USDA’s March Prospective Plantings Report indicates US producers intend to plant 10.03 million acres of cotton in ’13, down 18.6% from the previous year. Upland area is projected to be 9.82 million acres, down 18.7% from ’12 while extra-long staple (ELS) area is projected at 206,000 acres, a 13.6% decrease.
The NCC’s planting intentions survey, released in early February, indicated US farmers intend to plant 8.81 million acres of upland cotton and 203,000 acres of ELS.
In the West, California producers intend to plant 90,000 acres of upland cotton, down 36.6% from last year. Arizona and New Mexico plantings also are down when compared to the previous year with plantings estimated at 160,000 and 30,000 acres, respectively.

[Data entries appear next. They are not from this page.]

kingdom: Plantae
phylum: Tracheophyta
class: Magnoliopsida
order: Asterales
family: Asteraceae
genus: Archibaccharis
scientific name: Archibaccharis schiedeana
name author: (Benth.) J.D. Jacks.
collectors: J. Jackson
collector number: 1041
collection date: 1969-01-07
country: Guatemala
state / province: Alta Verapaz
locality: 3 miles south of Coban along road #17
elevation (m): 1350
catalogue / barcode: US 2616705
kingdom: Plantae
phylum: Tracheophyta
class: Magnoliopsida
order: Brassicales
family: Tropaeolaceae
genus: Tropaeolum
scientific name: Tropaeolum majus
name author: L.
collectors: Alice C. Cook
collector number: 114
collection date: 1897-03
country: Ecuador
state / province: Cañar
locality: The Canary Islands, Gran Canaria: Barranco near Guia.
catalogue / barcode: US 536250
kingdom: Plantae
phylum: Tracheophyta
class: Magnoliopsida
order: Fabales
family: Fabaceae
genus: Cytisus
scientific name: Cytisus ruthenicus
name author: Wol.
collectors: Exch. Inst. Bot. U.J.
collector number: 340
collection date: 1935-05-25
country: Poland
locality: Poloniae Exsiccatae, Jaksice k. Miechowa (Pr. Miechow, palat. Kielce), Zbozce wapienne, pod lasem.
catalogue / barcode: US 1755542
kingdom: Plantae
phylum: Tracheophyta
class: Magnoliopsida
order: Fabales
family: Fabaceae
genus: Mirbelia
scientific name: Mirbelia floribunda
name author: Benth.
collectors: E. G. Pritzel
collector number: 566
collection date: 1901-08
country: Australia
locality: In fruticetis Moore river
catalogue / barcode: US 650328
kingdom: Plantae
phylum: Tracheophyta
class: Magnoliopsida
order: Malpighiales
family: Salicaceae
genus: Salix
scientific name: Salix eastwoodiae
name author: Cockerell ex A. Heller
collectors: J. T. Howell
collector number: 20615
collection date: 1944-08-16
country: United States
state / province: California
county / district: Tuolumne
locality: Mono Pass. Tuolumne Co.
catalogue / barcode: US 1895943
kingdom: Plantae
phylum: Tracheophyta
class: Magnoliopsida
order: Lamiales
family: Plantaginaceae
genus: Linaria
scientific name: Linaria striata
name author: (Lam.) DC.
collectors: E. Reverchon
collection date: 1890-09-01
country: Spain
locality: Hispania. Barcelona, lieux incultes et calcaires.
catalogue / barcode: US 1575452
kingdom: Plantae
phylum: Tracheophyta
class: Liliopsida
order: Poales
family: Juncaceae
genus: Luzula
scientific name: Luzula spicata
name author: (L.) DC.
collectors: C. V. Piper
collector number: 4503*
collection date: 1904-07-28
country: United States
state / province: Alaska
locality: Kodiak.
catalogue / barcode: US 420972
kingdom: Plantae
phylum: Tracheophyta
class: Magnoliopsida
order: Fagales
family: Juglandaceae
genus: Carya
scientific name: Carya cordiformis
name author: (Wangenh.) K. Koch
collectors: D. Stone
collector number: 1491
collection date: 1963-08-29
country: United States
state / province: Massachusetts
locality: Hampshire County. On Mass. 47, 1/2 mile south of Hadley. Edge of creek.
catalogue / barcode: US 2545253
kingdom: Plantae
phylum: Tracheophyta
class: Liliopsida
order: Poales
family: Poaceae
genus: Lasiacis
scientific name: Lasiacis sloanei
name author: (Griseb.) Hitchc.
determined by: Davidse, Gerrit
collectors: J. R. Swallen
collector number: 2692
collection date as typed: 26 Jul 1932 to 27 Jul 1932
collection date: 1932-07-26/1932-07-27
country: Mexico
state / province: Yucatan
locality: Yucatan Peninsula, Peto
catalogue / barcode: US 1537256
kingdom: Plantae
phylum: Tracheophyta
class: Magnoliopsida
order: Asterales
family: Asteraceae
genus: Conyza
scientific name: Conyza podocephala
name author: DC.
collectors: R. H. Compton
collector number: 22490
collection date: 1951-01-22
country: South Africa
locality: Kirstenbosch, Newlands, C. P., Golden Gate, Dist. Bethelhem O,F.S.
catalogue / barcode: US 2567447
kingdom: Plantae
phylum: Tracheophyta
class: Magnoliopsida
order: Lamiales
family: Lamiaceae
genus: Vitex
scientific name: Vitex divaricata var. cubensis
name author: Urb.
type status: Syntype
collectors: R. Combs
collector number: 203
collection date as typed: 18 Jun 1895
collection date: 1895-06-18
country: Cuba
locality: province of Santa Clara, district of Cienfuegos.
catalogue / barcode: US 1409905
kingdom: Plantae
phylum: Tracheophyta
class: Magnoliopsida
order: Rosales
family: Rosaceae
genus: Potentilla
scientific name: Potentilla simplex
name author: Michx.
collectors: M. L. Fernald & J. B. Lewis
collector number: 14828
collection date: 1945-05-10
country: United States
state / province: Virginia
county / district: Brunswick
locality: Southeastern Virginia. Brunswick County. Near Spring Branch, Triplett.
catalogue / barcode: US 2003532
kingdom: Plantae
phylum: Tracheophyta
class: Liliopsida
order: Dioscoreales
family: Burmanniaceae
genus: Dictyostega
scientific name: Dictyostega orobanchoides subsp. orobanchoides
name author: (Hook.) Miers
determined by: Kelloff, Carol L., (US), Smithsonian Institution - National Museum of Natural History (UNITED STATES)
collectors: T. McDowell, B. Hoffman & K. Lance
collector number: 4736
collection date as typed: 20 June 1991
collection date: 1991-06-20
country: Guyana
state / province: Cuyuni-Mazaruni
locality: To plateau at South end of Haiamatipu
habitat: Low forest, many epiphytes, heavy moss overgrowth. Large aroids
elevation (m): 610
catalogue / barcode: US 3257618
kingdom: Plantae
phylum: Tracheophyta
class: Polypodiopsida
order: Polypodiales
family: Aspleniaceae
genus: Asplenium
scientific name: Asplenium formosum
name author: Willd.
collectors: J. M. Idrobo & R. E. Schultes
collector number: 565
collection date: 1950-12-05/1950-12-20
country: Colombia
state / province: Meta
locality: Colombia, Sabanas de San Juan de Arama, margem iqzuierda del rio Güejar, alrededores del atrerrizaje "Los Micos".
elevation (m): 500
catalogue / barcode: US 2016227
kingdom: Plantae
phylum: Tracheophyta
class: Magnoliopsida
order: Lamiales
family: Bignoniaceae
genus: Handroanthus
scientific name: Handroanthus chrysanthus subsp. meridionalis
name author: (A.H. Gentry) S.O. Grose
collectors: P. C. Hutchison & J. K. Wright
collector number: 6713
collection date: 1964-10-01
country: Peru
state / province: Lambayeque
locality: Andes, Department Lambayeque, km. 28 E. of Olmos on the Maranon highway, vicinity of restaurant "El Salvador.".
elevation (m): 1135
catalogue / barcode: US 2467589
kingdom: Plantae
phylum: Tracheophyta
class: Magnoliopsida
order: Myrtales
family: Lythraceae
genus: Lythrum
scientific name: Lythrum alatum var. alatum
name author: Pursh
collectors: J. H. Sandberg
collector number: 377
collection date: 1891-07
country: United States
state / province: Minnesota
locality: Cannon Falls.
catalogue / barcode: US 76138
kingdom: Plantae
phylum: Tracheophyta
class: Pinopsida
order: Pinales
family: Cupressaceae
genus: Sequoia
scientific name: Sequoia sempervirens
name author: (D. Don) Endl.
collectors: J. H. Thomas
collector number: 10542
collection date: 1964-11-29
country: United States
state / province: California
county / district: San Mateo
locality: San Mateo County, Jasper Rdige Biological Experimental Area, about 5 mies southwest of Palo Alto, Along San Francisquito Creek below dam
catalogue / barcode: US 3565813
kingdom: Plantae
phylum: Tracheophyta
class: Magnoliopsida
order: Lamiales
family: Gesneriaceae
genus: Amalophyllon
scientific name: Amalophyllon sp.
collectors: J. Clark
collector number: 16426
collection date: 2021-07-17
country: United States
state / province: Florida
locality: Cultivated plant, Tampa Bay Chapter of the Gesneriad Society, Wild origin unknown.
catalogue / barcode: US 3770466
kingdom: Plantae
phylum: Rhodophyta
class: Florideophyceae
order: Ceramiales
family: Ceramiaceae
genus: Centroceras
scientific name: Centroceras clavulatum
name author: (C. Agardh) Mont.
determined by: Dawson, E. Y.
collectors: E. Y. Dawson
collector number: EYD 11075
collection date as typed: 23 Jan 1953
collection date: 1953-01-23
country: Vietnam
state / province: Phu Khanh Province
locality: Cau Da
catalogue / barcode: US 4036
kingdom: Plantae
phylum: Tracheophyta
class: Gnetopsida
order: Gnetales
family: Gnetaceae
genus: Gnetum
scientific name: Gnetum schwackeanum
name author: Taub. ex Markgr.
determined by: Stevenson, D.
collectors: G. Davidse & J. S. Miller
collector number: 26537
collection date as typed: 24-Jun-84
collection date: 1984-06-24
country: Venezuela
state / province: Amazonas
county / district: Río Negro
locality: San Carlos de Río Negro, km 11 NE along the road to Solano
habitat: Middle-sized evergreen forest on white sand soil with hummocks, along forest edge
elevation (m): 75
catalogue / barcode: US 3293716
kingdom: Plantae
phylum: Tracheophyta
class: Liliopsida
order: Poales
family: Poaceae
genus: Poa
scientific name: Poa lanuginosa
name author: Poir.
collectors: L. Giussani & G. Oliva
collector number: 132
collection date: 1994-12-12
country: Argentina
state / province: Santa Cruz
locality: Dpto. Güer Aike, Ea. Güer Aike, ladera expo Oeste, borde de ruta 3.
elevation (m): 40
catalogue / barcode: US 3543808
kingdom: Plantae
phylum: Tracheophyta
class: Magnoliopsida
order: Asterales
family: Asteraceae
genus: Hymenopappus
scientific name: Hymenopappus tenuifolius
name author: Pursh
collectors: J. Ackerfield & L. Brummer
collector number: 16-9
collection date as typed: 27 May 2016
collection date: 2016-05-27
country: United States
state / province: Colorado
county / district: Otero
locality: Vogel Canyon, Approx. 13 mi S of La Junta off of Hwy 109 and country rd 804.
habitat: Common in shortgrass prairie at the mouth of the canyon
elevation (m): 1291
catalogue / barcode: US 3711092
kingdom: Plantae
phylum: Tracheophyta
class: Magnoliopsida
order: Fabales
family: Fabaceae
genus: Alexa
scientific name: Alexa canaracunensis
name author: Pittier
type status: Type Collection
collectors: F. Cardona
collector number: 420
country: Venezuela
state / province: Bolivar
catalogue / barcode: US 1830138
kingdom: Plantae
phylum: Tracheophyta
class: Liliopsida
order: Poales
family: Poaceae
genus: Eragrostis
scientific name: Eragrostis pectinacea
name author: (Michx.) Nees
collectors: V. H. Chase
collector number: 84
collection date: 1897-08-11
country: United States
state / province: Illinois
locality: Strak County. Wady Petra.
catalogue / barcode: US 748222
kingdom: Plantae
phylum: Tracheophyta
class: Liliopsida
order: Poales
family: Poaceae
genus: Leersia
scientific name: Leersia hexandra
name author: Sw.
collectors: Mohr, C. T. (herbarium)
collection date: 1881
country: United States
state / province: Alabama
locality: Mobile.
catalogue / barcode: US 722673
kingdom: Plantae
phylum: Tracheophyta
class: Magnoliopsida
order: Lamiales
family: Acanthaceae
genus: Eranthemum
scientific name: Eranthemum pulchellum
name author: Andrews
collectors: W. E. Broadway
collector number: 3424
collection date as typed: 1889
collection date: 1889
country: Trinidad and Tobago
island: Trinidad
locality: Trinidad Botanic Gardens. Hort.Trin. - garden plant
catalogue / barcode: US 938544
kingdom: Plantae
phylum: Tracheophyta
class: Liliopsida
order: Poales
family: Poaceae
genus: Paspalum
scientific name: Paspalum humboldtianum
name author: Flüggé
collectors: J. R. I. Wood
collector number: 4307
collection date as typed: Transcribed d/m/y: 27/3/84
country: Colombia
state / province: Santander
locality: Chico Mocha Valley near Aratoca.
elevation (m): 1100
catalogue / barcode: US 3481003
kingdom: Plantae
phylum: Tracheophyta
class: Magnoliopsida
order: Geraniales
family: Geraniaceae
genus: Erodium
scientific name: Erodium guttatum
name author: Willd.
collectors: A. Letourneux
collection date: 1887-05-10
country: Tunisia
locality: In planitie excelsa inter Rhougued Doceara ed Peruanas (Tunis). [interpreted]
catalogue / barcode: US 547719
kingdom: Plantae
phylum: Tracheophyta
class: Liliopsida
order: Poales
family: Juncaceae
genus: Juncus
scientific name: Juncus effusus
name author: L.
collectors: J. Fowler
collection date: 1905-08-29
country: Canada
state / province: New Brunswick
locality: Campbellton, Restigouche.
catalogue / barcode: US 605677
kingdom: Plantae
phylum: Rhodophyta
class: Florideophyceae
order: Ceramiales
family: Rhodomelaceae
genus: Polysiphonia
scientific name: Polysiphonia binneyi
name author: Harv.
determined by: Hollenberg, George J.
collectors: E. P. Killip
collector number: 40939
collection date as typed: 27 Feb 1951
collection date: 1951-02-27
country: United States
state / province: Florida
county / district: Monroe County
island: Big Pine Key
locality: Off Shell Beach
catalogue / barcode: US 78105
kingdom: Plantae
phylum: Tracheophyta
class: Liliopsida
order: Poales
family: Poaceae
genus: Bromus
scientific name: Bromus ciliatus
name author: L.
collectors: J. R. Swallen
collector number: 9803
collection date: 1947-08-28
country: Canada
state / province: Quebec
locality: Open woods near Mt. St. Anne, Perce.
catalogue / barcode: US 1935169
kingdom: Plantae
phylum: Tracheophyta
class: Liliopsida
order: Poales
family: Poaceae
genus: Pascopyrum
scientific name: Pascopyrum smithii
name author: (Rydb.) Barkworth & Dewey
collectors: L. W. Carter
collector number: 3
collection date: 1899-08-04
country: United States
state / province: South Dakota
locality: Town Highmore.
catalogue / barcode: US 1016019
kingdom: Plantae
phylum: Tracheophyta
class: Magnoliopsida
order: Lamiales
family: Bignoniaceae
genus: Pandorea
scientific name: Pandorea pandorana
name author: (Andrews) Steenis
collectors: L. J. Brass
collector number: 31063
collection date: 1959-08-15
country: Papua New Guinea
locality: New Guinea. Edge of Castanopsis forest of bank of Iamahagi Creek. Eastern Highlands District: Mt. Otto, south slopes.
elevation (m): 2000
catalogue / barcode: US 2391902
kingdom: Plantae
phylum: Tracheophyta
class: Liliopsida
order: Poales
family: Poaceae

ELS plantings are projected to decrease 13.6% to 206,000 acres. The largest decline in actual ELS acres will be in California (-35,000 acres).
The largest acreage decrease is expected to be seen in the Southwest in Texas where producers intend to plant 5.50 million acres (-1.05 million acres). Kansas and Oklahoma also are expected to decrease their upland acres in ’13-14 with plantings estimated at 40,000 acres and 160,000 acres, respectively.
Projected upland area in the Southeast of 2.58 million acres represents a 6.1% decrease from the previous year. Almost all of the region’s states intend to decrease cotton acreage in ’13. Only Florida and Georgia intend to increase cotton acreage when compared to the previous year. Floridaintends to plant 115,000 acres, a 6.5% increase, and Georgia intends to plant 1.30 million acres, a 0.8% increase. The largest percentage decrease is expected in Virginia (-24.4%). The largest decline in actual acres will be in North Carolina (-135,000 acres).
In the Mid-South, projected plantings of 1.26 million acres represent a 37.9% decrease. All the region’s states are expecting to plant fewer acres this year. The largest percentage acreage decreases are expected in Arkansas and Mississippi, -54.6% and -43.2%, respectively, with the greatest decline in actual acres in Arkansas, down 325,000 acres.